Australian family business owners - more than two million of them - are surviving but certainly not thriving, according to RMIT University research.
In 2013 operators are employing fewer people and more ageing owners intend to keep working as fewer have adequately funded retirement programmes.
Selling to fund retirement is becoming less of an option as for many the sale price of their business has also declined. To make matters worse, in the past three years only 24 per cent of family business owners have experienced an increase in profitability and market share. For 76 per cent of family business owners, business conditions have either remained the same or declined.
Professor Kosmas Smyrnios and PhD candidate Lucio Dana from the School of Management undertook the research, based on a survey of 5,000 Australian companies. It is the eighth in a series supported by MGI, a leading international accounting firm specialising in advice to family and privately-owned businesses.
Over the past 19 years the research has tracked the concerns and motivations of Australian family and private business owners. It is the longest running survey of its type in Australia and one of the longest running of its type in the world.
Results reveal a bleak state of affairs in the sector, with fewer than 40 per cent of family business owners expecting market improvement in the next 12 months.
Politically, 91 per cent of family business owners do not believe the Federal Government is offering them enough support to improve their situation. But they do not have confidence in the Opposition either, with 83 per cent feeling that the Coalition will not significantly help them.
Professor Smyrnios said the average age of family business owners had increased from 56 to 58 during the past decade. Owners older than 65 had increased from 20 per cent to 25 per cent during the same period.

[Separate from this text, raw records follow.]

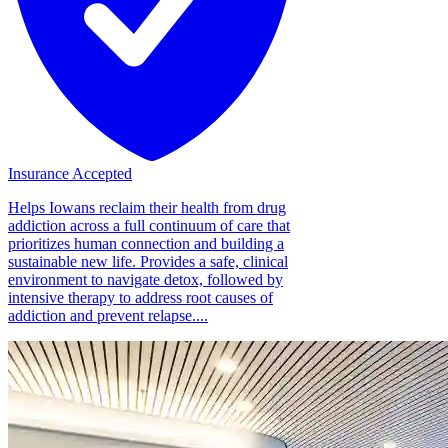
Insurance Accepted
Helps Iowans reclaim their health from drug
addiction across a full continuum of care that
prioritizes human connection and building a
sustainable new life. Provides a safe, clinical
environment to navigate detox, followed by
intensive therapy to address root causes of
addiction and prevent relapse....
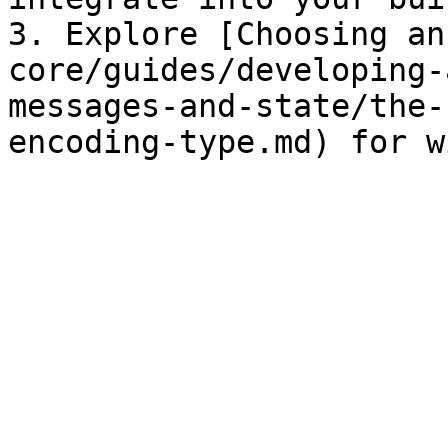
3. Explore [Choosing an
core/guides/developing-
messages-and-state/the-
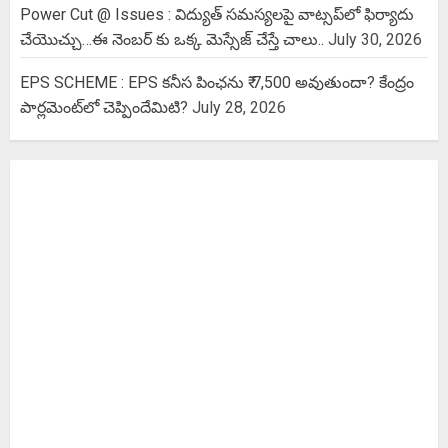
Power Cut @ Issues : విద్యుత్ సమస్యలపై వాట్సప్‌లో ఫిర్యాదు
చేయొచ్చు…ఈ నెంబర్ కు ఒక్క మెస్సేజ్ చేస్తే చాలు..
July 30, 2026
EPS SCHEME : EPS కనీస పింఛను ₹ 7,500 అవుతుందా? కేంద్రం
పార్లమెంట్‌లో చెప్పిందేమిటి?
July 28, 2026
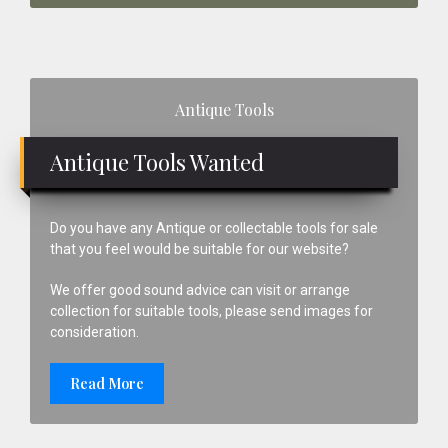
Primary
Antique Tools
Sidebar
Antique Tools Wanted
Do you have any Antique or collectable tools for sale
that you feel would be suitable for our website?
We offer good sound advice can visit or arrange
collection for suitable tools, please send images for
consideration.
Read More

More than one third of family business owners - up from 27 per cent in 2003 to 34 per cent in 2013 - do not have an adequately funded retirement programme and as a result will work on under the current tough conditions.

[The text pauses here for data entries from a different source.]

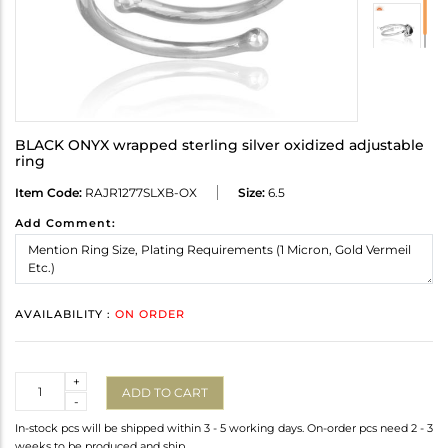
BLACK ONYX wrapped sterling silver oxidized adjustable
ring
Item Code:
RAJR1277SLXB-OX
Size:
6.5
Add Comment:
AVAILABILITY :
ON ORDER
Quantity
+
ADD TO CART
-
In-stock pcs will be shipped within 3 - 5 working days. On-order pcs need 2 - 3
weeks to be produced and ship.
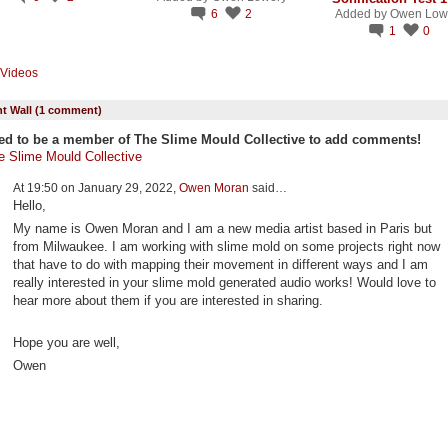
6
2
Added by
Owen Low
1
0
Videos
 Wall (1 comment)
ed to be a member of The Slime Mould Collective to add comments!
e Slime Mould Collective
At 19:50 on January 29, 2022,
Owen Moran
said…
Hello,
My name is Owen Moran and I am a new media artist based in Paris but
from Milwaukee. I am working with slime mold on some projects right now
that have to do with mapping their movement in different ways and I am
really interested in your slime mold generated audio works! Would love to
hear more about them if you are interested in sharing.
Hope you are well,
Owen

MGI Australasian Chairman Sue Prestney said the survey highlighted that over the past decade family business owners had progressively become more concerned about their financial performance (2003 - 27 per cent; 2013 - 58 per cent) as well as about the industries in which they operate (2003 - 15 per cent; 2013 - 55 per cent).
The same period also showed the number of family businesses involved in manufacturing halving from 40 to 20 per cent.

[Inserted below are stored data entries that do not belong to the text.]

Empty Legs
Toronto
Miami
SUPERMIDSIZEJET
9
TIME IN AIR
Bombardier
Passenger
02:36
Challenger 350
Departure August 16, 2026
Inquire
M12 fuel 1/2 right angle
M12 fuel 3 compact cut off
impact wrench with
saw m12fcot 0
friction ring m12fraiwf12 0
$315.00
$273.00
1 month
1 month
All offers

"Additionally today almost 60 per cent of family business owners feel that their children are not interested in taking over the family business," Ms Prestney said.
"Daughters in particular, while more inclined to stride out on their own as entrepreneurs, are far less likely to be involved in the family business (9 per cent) than their brothers (36 per cent)," Ms Prestney said.
Late last year, based on earlier studies from the series, MGI provided evidence to the Federal Government's landmark inquiry into family and small business.